Years ago — I don’t remember the date — an older gentleman wrote me a letter. This was while I was still working full-time at the Courant, and he was responding to some things I was writing about marriage equality.
The man was in his 80s, he let me know, and he frankly couldn’t see the big deal about allowing people to get married. He and his Barbara had been married for decades before she up and died on him and he would hope everyone could have a shot at the kind of life he’d shared with his wife.
He let me know that was a World War II veteran, as was his Barbara.
I wrote him back. Supportive letters like that one were few and far between. I thanked him for taking the time to write.
And then he wrote again. And again. And I answered every one of them. And when I quit the Courant, he wrote one more letter and it was forwarded to me, and I answered that one, too. His notes were droll and funny and filled with resignation at the vagaries of old age.
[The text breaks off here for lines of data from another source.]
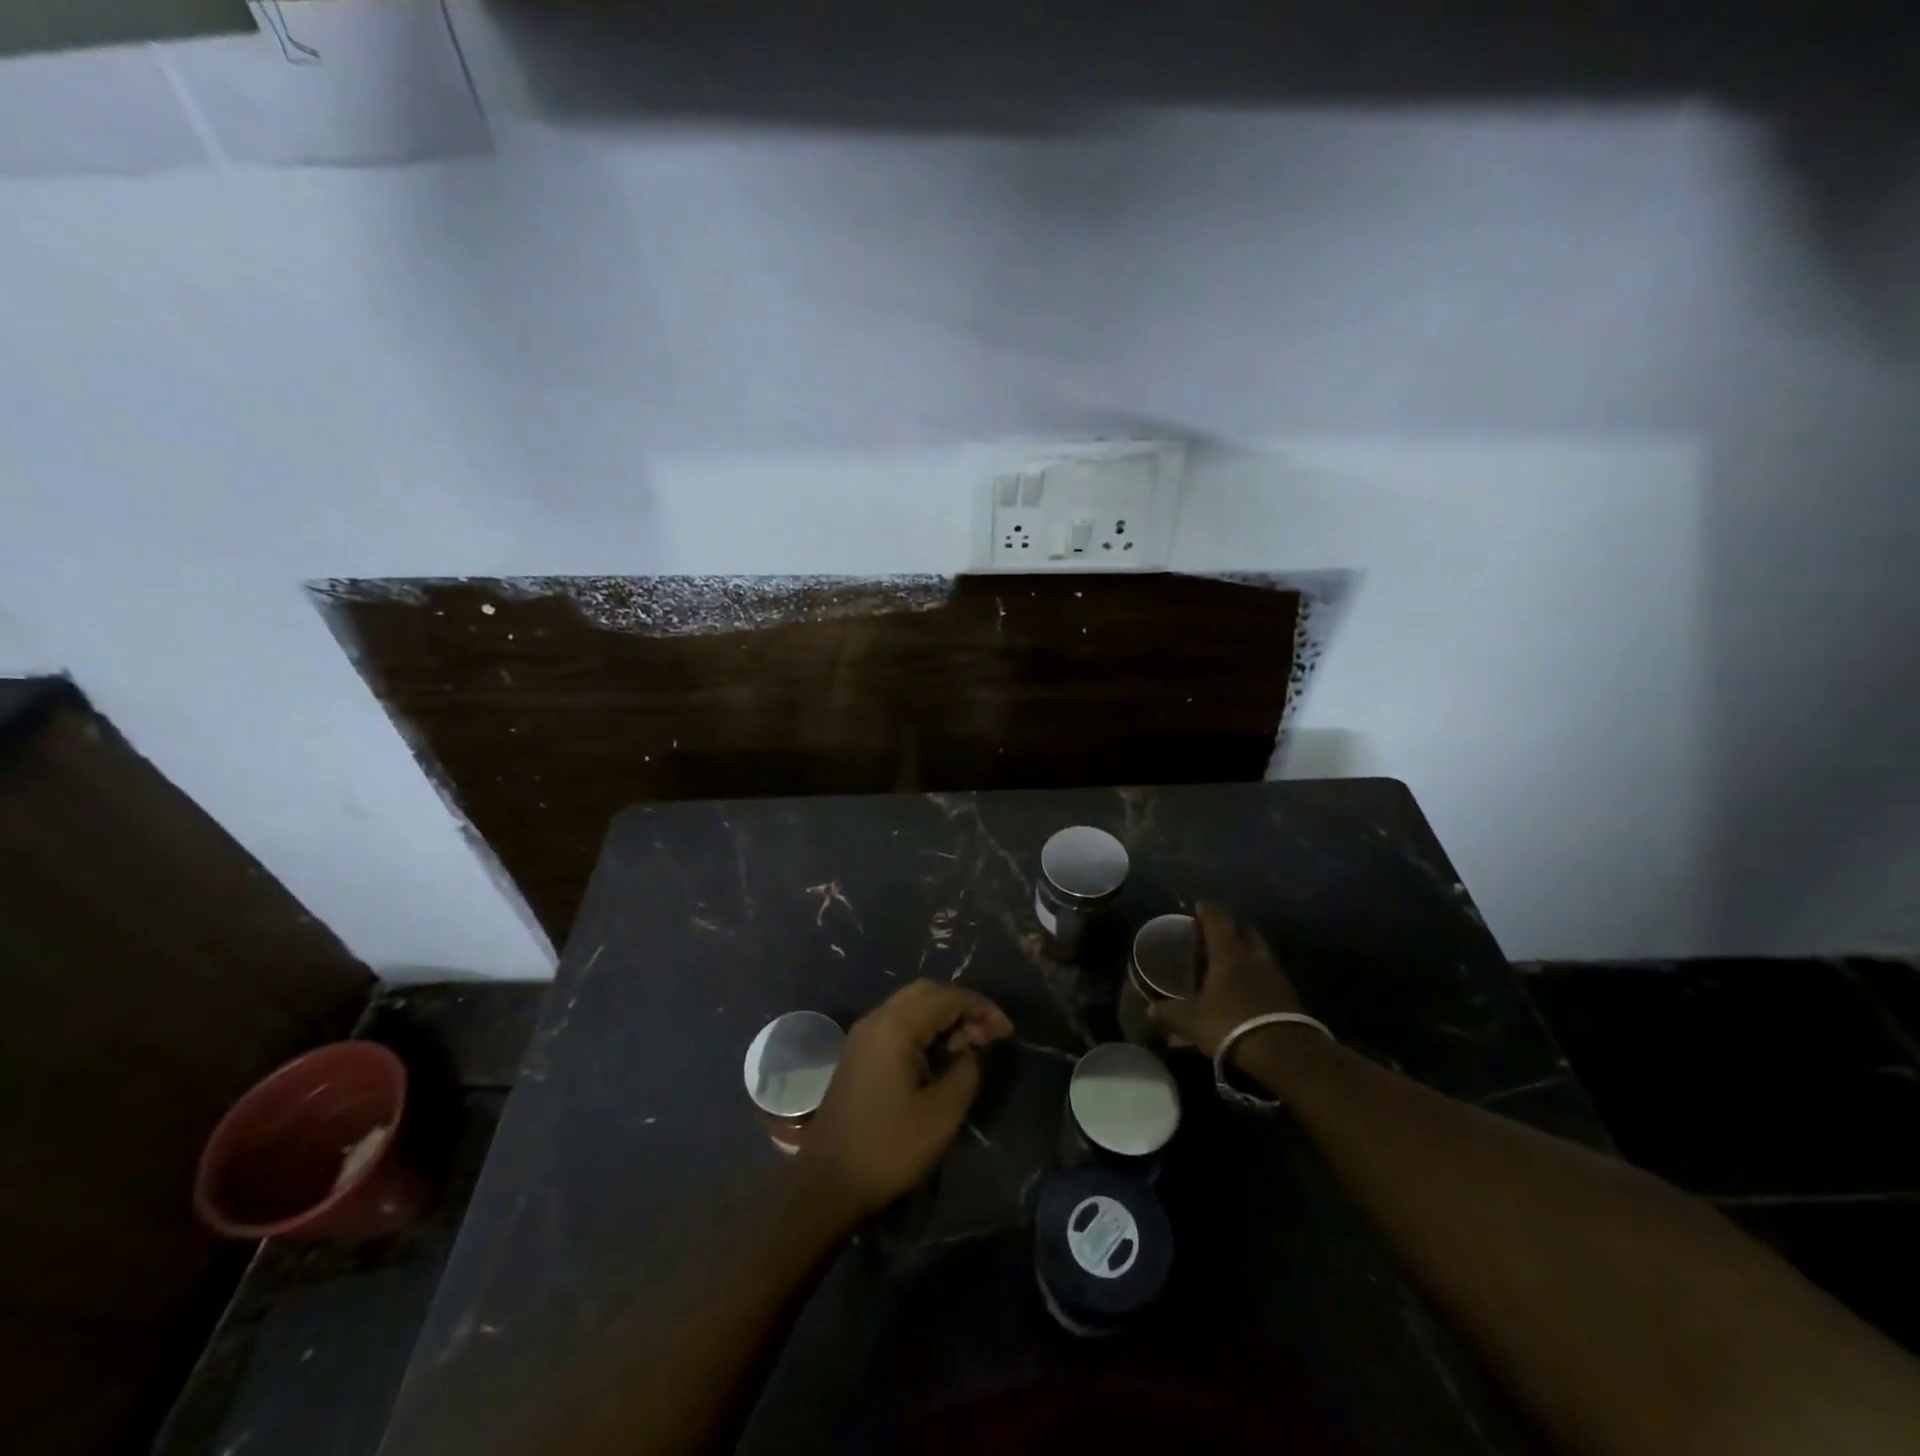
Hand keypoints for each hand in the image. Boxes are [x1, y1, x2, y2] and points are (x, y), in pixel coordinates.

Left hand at [798, 981, 1012, 1226]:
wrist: (826, 1182)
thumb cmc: (888, 1148)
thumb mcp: (941, 1115)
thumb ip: (965, 1072)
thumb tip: (970, 1052)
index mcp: (895, 1027)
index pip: (947, 997)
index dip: (982, 1008)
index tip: (1007, 1032)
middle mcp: (877, 1019)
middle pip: (927, 992)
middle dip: (962, 1006)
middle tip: (988, 1036)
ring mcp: (864, 1034)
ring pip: (911, 1005)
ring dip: (943, 1017)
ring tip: (969, 1047)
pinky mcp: (859, 1052)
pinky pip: (898, 1023)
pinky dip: (924, 1028)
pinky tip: (940, 1056)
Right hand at [1149, 902, 1305, 1061]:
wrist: (1286, 1054)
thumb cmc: (1232, 1024)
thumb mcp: (1192, 1021)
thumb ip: (1169, 1013)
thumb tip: (1150, 1010)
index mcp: (1229, 953)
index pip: (1218, 921)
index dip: (1207, 911)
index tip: (1199, 905)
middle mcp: (1254, 957)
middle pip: (1244, 932)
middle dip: (1230, 929)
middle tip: (1214, 935)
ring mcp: (1276, 976)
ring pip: (1259, 953)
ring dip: (1246, 952)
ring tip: (1229, 962)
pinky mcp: (1289, 996)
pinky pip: (1269, 975)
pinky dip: (1257, 975)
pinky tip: (1247, 989)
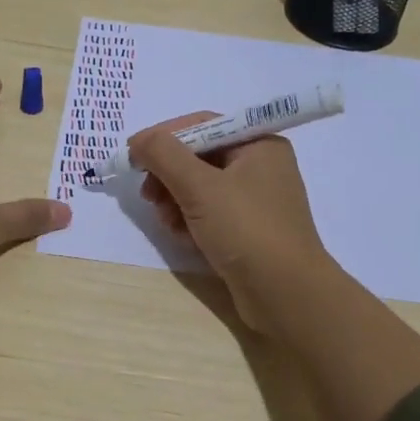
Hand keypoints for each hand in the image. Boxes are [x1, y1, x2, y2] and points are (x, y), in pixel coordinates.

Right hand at [132, 113, 336, 332]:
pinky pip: (210, 213)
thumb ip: (164, 155)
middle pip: (199, 157)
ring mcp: (256, 200)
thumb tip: (138, 139)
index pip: (202, 125)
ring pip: (201, 188)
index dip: (164, 137)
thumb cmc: (246, 230)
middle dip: (169, 175)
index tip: (133, 155)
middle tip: (148, 195)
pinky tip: (182, 237)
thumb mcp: (200, 187)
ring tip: (166, 222)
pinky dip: (191, 220)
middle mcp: (260, 166)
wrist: (286, 295)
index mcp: (258, 144)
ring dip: (175, 200)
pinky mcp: (249, 230)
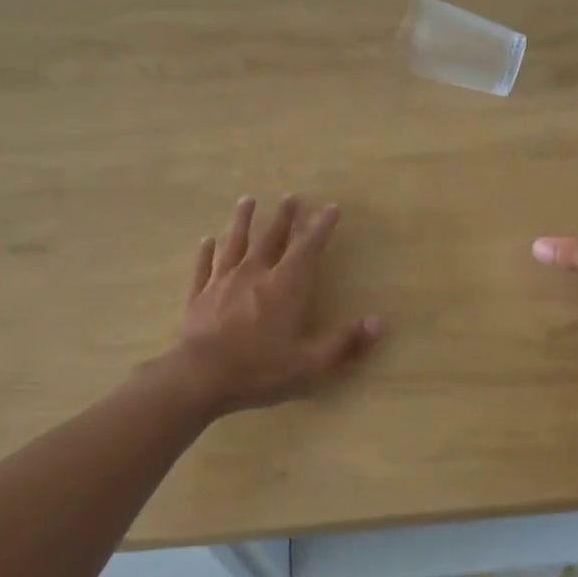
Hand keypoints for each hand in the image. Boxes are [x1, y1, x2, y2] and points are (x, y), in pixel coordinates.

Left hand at [169, 196, 382, 414]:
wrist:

He went past 90, pushed into 95 and his letters grew more infrequent, but they remained entirely entertaining.
Today’s envelope was written by his son, John, and the letter inside was one I’d expected, but dammit. So thank you, Jack, for the interesting conversation. And I’m hoping that he and Barbara are sitting in a cafe somewhere, falling in love all over again.
What a nice connection you had with him. It sounds like he was a kindhearted man. I’m sorry you lost your friend.
As with so many of these circumstances, I never once met him, though he kept offering to buy me coffee if I was ever in his neighborhood. I think I would have liked that.